Conversely, while Woods conjures a range of sentimentality, there’s an objective aspect to the point. Only Brooks Koepka has been better in the last three majors, Woods making runs at both Carnoustie and Bellerive. He’s won twice in his last seven events, ranks seventh in strokes gained and leads the tour in greens in regulation. Without the minimum divisor, he would be ranked No. 1 in the world, a standing he can reach by Sunday. Woods’ bite has matched the bark, and as such, expectations—even by his preposterously high standards—have been raised.
The fact that this has happened, and is happening . . . well, despite Tiger’s pleas to savour the moment, that’s not how things exactly work these days. Forget nabbing Major No. 16; folks are wondering if he can compete for the Grand Slam.
“I’m not looking at it like that. I’m just looking at trying to give myself the best chance to win,” Woods said. “Whether I’m dominant or not going forward, that remains to be seen.”
Regarding this week, he won’t need to alter his game plan from years past. Woods won in 2002 by hitting a tournament-best 73.61 percent of greens in regulation versus the field’s 50.64 average, and found 73.21 percent of fairways against the competition’s 59.13 mark.

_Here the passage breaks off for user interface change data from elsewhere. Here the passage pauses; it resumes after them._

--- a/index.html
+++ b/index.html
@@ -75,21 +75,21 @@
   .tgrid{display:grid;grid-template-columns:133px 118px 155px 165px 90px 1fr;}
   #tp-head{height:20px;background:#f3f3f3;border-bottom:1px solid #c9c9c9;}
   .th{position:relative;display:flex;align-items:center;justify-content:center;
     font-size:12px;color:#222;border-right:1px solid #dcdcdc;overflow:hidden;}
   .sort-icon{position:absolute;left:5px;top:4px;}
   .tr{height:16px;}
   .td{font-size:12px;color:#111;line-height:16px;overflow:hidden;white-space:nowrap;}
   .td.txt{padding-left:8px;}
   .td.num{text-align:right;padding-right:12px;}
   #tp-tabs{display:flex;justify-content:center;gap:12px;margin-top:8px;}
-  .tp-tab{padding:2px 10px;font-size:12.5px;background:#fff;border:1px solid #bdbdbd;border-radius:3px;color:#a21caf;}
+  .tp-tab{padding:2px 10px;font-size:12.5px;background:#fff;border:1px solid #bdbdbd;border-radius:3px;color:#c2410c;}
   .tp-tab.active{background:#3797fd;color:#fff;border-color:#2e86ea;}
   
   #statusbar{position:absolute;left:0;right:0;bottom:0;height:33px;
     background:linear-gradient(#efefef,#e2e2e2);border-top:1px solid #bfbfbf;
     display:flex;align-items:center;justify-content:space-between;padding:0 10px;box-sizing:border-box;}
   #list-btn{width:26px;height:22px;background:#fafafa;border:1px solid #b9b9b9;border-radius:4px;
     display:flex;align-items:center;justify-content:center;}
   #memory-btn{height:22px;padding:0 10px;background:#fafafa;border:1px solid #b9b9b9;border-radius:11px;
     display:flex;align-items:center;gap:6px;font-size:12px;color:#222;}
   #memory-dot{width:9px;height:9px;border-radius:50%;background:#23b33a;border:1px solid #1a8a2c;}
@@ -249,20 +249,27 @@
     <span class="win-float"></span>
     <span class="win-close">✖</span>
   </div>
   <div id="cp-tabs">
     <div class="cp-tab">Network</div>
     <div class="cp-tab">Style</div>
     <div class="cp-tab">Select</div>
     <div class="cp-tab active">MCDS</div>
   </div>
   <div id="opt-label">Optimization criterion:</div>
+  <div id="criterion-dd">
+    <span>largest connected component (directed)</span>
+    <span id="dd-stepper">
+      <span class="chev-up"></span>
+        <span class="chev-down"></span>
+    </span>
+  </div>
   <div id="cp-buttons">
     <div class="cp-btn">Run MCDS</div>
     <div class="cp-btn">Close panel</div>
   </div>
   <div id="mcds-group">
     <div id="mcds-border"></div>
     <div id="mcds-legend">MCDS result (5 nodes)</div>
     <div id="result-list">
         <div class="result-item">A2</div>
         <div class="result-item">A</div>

“In order to win this one, driving is going to be at the forefront,” Woods said. “With the rough as lush as it is, it has grown up a little bit. I don’t know how much they’re going to cut it down or top it off, but it won’t be much.

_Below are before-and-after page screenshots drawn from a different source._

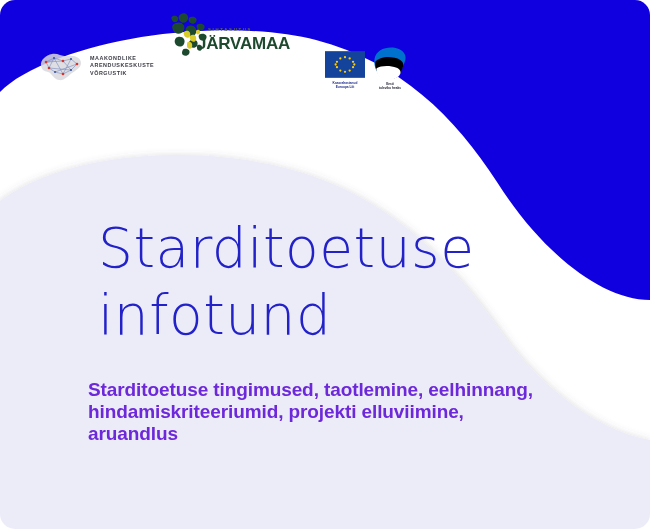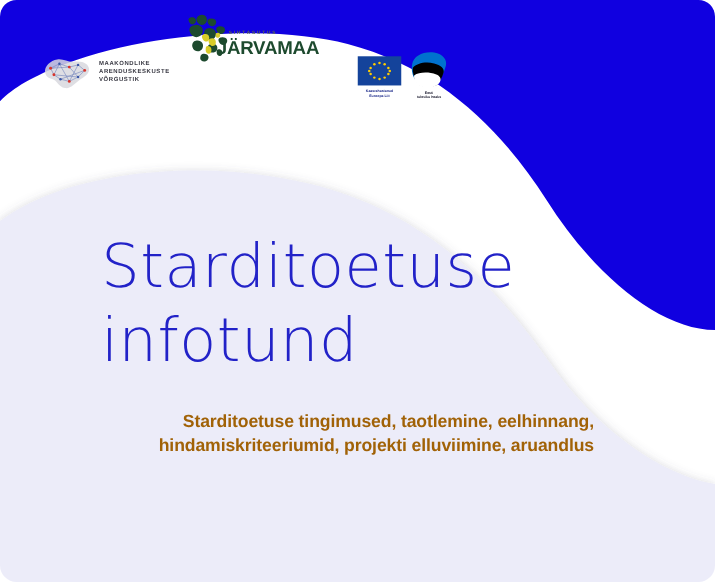--- a/index.html
+++ b/index.html
@@ -152,35 +152,34 @@
     z-index: 6;
   }
 
   .title {
     font-family: "DejaVu Sans", sans-serif;
     font-weight: 300;
     font-size: 55px;
     line-height: 67px;
     color: #2222c8;
     letter-spacing: 0.5px;
-    margin: 4px;
+    margin: 10px;
     white-space: pre-line;
   }
 
   .subtitle {
     margin: 0;
     margin-top: 30px;
     font-family: "Liberation Sans", sans-serif;
     font-weight: bold;
-    font-size: 16px;
+    font-size: 19px;
     line-height: 22px;
-    color: #a16207;
+    color: #6d28d9;
     letter-spacing: -0.1px;
     max-width: 452px;
-    text-align: right;
   }
 </style>
 </head>
 <body>
 
 <div id="slide">
 
   <svg class="bg-svg" viewBox="0 0 650 529" preserveAspectRatio="none">
     <defs>
       <filter id="softshadow" x="-25%" y="-25%" width="150%" height="150%">

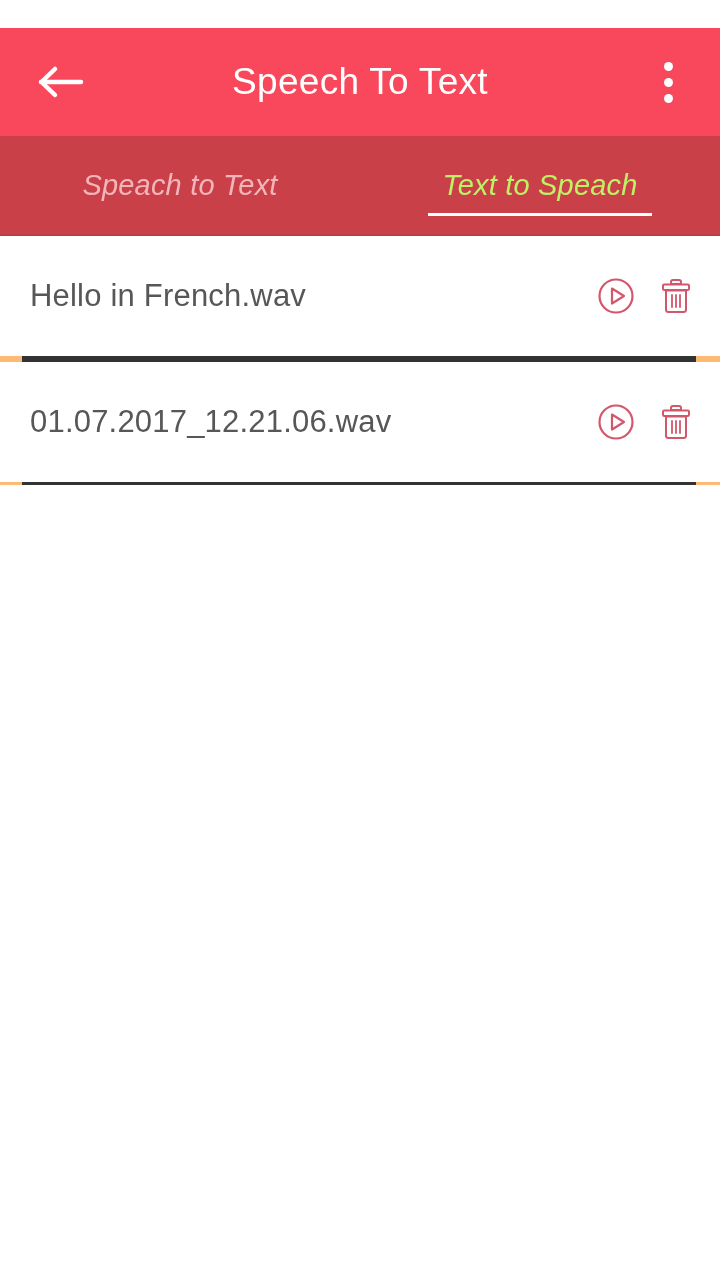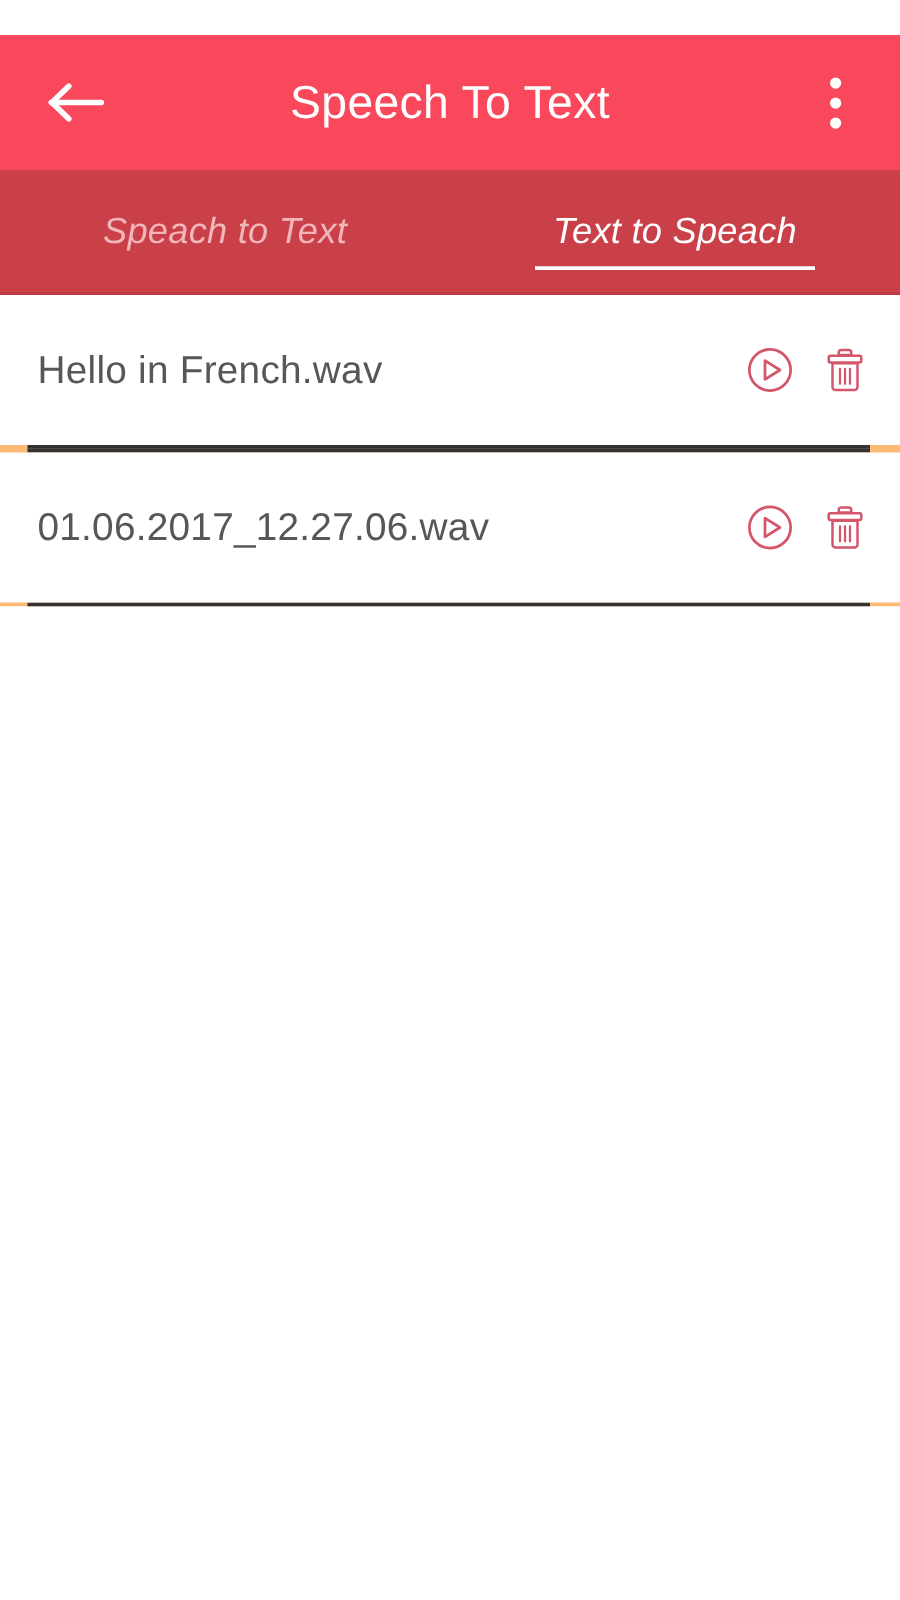--- a/index.html
+++ b/index.html
@@ -70,21 +70,21 @@
     justify-content:center;
     position:relative;
     cursor:pointer;
     font-style:italic;
   }
   .tab-label {
     font-size:29px;
     letter-spacing:0.2px;
   }
   .tab.inactive .tab-label { color:#f2b6ba; }
-  .tab.active .tab-label { color:#ffffff; }
+  .tab.active .tab-label { color:#bef264; }
   .tab.active::after {
     content:"";
     position:absolute;
     left:50%;
     transform:translateX(-50%);
     bottom:18px;
     width:224px;
     height:3px;
     background:#ffffff;
   }
@@ -185,21 +185,21 @@
             </svg>
           </span>
         </span>
       </span>
     </div>
     <div class="divider"></div>
 
     <div class="divider"></div>
 
     <div class="list-item">
-      <span class="item-name">01.06.2017_12.27.06.wav</span>
+      <span class="item-name">01.07.2017_12.21.06.wav</span>
       <span class="item-actions">
         <span class="icon-btn">
           <span>
             <svg width="38" height="38" viewBox="0 0 38 38" fill="none" xmlns="http://www.w3.org/2000/svg">
               <circle cx="19" cy="19" r="16.5" stroke="#d4566b" stroke-width="2.2"></circle>
               <path d="M15 11.5 L27 19 L15 26.5 Z" stroke="#d4566b" stroke-width="2.2" stroke-linejoin="round" fill="none"></path>
             </svg>
           </span>
         </span>
         <span class="icon-btn">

“Fairways are plenty wide because it’s wet. It’s just you’ve got to hit it not only straight but you’ve got to hit it far because, as the week goes on and the greens dry out, the majority of the greens are elevated. And so trying to get enough spin, hitting the ball up to elevation with the greens firming up, you have to be in the fairway to do that.”
Easier said than done. Driving accuracy hasn’t been his strength in the latter part of his career, and good as an iron player as he may be, Woods has been dreadful from the rough (209th in proximity) this season.
There’s also the matter of his physicality. Woods’ body has held up remarkably well over the past 18 months. But Bethpage is a big ballyard that will do a number on anyone, let alone a 43-year-old with a Rolodex full of orthopaedics. Woods has to manage his time and his training. He passed on the Wells Fargo Championship two weeks ago because he wasn’t ready “to start the grind” that’s demanded.
“Having enough energy is one of the things I struggle with,” Woods told GOLFTV. “I still mentally think I’m 23. Still understanding that and coming to grips with it.”
However, Woods asserts he feels fine, that he’s no longer trying to find his game, but maintain it. He says he’s fresh, and plans to take Tuesday off before a final practice nine on Wednesday. He’ll then try to make what was once deemed impossible—contending for a major championship again—the new normal, in front of as raucous and pro-Tiger crowd as you can find.
“I can’t even imagine,” Joe LaCava, Tiger’s caddie, told PGA.com earlier this week. ”I think the atmosphere is going to be off the hook after winning the Masters.”
Woods agrees: ”This could be a hell of a championship.”
He tees off in Round 1 at 8:24 a.m. on No. 10. Mentioned above, it’s a long way from home, and a real long way from 2002. Woods has already proved he can come back. On Thursday, we get to see how far he can keep going.